Francesca Mazzoleni non segue la strada più classica, cioè l’intervista ad alcune delle persone più rappresentative che vivono sul posto. Entra con discrezione ma anche con complicità all’interno delle loro famiglie e cattura momenti veri di vita vissuta come la discussione su Pasolini (che, come vien specificato, non è stato ucciso all’Idroscalo ma nell’area dove oggi si trova la LIPU) con chi lo difende (“è stato un maestro di vita e le cose che ha scritto si stanno avverando”) e chi lo attacca a causa della sua vita privata, ma anche la disillusione nei confronti della sinistra (“il PD di una volta non c’è più”).
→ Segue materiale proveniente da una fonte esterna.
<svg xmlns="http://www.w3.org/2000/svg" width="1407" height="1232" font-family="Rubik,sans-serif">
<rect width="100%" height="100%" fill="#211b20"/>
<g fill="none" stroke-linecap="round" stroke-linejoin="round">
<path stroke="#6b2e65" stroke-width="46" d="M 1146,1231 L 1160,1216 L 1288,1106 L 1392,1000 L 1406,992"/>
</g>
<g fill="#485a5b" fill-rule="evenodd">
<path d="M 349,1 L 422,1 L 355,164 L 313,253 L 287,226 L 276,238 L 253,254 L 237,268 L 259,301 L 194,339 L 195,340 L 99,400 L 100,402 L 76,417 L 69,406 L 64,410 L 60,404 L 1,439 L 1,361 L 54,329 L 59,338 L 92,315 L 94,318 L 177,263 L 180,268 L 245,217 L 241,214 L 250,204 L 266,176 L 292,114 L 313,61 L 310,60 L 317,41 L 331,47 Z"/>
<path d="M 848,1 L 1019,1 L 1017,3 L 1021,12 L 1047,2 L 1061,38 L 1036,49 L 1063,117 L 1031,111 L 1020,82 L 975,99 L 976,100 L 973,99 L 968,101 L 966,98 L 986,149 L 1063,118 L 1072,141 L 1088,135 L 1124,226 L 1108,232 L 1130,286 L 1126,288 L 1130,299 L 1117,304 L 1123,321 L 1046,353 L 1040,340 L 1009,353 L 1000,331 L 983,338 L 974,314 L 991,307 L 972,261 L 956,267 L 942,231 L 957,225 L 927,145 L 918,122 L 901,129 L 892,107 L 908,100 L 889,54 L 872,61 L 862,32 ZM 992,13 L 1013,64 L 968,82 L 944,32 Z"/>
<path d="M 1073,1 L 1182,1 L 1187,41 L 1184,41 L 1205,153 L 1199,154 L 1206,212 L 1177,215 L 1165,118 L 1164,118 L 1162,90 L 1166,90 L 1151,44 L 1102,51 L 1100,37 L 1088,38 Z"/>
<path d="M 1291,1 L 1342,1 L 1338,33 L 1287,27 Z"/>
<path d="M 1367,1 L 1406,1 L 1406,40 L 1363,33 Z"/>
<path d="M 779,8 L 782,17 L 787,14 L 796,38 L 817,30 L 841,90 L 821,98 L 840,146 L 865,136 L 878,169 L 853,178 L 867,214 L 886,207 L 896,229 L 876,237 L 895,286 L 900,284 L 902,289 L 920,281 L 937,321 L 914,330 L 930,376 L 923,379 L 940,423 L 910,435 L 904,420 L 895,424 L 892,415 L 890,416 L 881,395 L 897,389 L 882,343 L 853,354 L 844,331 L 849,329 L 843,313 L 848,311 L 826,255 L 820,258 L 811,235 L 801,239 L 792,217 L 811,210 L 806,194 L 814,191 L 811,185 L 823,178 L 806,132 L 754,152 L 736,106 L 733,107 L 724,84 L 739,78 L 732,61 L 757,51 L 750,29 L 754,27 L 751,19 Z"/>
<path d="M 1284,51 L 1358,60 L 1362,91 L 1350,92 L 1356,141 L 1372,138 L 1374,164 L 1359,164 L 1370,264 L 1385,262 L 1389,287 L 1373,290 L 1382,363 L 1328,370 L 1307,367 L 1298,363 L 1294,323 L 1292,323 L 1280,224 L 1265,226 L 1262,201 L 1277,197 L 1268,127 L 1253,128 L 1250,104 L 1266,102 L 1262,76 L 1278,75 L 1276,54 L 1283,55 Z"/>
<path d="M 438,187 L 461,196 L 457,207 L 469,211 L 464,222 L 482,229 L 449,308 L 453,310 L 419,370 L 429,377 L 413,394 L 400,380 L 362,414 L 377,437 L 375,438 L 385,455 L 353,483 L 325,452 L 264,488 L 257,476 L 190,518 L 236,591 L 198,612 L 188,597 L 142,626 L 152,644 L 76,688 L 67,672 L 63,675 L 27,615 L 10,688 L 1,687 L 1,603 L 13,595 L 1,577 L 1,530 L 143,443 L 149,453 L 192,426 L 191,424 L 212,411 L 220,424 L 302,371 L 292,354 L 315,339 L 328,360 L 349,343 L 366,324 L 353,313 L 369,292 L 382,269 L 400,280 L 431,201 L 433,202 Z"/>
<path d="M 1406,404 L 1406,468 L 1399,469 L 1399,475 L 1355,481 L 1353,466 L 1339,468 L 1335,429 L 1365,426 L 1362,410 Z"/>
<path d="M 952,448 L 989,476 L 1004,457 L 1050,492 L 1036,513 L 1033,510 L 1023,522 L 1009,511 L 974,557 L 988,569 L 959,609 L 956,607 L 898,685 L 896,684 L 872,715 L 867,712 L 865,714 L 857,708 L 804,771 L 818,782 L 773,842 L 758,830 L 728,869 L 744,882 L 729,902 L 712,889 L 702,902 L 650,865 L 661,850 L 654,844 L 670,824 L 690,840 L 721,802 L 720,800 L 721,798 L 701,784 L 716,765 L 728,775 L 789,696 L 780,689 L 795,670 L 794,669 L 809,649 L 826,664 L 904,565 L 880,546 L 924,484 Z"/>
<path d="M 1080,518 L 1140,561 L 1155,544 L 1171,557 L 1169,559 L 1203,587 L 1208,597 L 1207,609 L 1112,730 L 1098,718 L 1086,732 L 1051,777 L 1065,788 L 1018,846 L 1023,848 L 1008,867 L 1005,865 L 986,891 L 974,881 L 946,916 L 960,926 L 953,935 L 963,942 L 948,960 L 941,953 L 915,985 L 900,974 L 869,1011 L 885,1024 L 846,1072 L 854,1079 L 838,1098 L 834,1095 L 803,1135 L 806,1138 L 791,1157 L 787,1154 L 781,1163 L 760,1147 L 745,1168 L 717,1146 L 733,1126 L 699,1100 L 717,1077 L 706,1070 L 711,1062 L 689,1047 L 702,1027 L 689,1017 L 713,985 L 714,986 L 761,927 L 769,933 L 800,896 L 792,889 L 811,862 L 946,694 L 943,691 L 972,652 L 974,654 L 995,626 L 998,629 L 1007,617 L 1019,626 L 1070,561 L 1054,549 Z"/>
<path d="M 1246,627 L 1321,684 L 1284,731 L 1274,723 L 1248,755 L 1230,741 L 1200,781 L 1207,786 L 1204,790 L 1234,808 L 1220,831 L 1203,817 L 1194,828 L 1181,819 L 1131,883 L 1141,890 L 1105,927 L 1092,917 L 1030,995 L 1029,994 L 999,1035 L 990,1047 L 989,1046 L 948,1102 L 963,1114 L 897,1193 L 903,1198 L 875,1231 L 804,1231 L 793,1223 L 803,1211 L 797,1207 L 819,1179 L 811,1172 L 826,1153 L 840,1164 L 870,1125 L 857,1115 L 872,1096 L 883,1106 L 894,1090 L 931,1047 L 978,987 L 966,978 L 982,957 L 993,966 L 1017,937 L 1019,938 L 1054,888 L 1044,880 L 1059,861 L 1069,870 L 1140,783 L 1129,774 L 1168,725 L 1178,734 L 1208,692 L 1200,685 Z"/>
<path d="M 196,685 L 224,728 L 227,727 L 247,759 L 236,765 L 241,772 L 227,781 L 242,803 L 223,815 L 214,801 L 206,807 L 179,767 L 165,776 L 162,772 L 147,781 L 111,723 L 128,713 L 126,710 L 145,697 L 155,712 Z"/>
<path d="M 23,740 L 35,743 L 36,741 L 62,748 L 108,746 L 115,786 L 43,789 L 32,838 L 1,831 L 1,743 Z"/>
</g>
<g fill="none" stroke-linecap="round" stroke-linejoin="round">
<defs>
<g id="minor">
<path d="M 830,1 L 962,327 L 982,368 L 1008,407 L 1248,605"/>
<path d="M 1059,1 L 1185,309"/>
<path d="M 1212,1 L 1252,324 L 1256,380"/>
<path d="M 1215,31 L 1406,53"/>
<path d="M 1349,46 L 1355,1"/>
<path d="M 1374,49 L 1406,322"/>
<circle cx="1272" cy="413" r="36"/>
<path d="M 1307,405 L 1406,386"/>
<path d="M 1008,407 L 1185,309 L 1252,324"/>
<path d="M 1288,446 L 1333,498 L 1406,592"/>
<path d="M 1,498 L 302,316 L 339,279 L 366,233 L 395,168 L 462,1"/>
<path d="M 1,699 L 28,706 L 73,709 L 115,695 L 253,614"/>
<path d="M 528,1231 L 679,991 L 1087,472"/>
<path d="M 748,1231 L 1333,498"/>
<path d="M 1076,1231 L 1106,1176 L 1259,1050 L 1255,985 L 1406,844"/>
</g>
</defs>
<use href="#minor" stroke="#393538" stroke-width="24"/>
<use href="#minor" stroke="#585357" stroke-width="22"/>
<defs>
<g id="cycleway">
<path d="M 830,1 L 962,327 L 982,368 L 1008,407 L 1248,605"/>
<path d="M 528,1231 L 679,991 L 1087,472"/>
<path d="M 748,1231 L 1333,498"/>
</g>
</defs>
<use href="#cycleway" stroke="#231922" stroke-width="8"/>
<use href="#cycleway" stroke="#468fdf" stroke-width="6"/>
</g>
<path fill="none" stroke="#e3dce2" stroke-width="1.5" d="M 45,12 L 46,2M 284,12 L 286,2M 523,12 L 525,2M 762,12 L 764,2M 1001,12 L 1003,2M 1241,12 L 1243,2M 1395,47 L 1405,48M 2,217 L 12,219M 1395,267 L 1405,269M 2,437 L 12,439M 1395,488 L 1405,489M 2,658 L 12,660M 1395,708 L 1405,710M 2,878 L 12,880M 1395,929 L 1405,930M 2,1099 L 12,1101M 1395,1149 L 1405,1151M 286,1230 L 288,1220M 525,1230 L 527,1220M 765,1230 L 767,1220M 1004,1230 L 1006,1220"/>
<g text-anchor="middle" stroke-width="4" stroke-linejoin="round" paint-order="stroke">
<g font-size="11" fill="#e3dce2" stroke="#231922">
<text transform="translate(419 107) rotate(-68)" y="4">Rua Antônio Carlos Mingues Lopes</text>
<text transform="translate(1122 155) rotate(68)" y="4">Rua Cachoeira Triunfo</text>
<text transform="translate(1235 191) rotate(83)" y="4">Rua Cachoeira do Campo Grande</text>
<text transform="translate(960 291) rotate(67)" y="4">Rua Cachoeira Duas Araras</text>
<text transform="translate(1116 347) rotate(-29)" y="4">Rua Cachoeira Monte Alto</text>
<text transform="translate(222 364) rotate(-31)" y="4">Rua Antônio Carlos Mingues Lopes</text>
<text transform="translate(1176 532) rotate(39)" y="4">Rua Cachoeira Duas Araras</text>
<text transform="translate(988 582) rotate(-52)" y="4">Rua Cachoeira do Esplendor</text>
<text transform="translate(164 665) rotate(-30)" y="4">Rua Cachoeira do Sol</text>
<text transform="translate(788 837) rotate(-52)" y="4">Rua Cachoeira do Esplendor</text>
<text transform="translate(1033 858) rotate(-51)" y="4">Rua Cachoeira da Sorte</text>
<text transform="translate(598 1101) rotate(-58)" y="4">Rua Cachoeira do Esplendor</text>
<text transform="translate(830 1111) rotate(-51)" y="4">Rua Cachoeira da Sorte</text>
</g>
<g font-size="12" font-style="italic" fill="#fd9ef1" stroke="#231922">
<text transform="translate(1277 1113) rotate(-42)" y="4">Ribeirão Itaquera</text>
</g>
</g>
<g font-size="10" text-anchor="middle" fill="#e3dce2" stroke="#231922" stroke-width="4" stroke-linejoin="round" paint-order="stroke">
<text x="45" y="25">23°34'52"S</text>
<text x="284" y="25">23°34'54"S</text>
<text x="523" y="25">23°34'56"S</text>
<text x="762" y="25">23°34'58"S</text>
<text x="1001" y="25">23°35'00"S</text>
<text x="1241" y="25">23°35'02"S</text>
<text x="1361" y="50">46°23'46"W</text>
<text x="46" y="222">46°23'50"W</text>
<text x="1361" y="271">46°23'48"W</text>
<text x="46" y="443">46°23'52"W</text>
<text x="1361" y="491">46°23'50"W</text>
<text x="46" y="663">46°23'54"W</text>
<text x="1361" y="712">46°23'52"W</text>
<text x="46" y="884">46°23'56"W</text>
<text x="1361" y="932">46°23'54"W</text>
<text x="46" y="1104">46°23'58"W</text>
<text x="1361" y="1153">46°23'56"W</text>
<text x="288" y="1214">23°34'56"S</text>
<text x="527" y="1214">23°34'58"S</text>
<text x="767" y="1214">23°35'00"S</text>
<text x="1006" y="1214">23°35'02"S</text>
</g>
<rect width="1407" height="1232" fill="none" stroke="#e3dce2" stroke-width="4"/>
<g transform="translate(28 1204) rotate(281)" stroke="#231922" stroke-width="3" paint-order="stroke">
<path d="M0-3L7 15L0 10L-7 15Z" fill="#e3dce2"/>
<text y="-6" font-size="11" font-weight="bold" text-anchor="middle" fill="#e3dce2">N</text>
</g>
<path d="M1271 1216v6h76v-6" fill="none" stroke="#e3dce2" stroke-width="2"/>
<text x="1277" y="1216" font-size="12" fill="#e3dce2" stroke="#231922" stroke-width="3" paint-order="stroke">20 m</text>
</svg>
Inoltre è esplosivo lo scontro tra la figlia che desidera fare la parrucchiera e la madre che vorrebbe che continuasse a studiare dove non sembra esserci neanche il minimo sospetto di recitazione o preparazione, ma appare quasi un frammento rubato.

Tra questi ce ne sono diversi in Punta sacra: quello del rapper che rende omaggio a Victor Jara, il musicista e poeta cileno che è stato ucciso il 16 settembre 1973, cinque giorni dopo il golpe di Augusto Pinochet; del sacerdote davanti agli articoli di giornale sulla demolizione del 2010; la vita di tutti i giorni dei ragazzi, figli di quel luogo che si poggia anche di loro per sopravvivere.

Suddiviso in sette capitoli (Mare, Terra, Madre, Padre, Figli, Fede, Festa), conserva l’anima di Punta sacra. Va oltre il documentario. È un’esperienza, una condivisione, una confessione in prima persona dove le tracce di narrazione si sgretolano progressivamente in un dialogo a cuore aperto.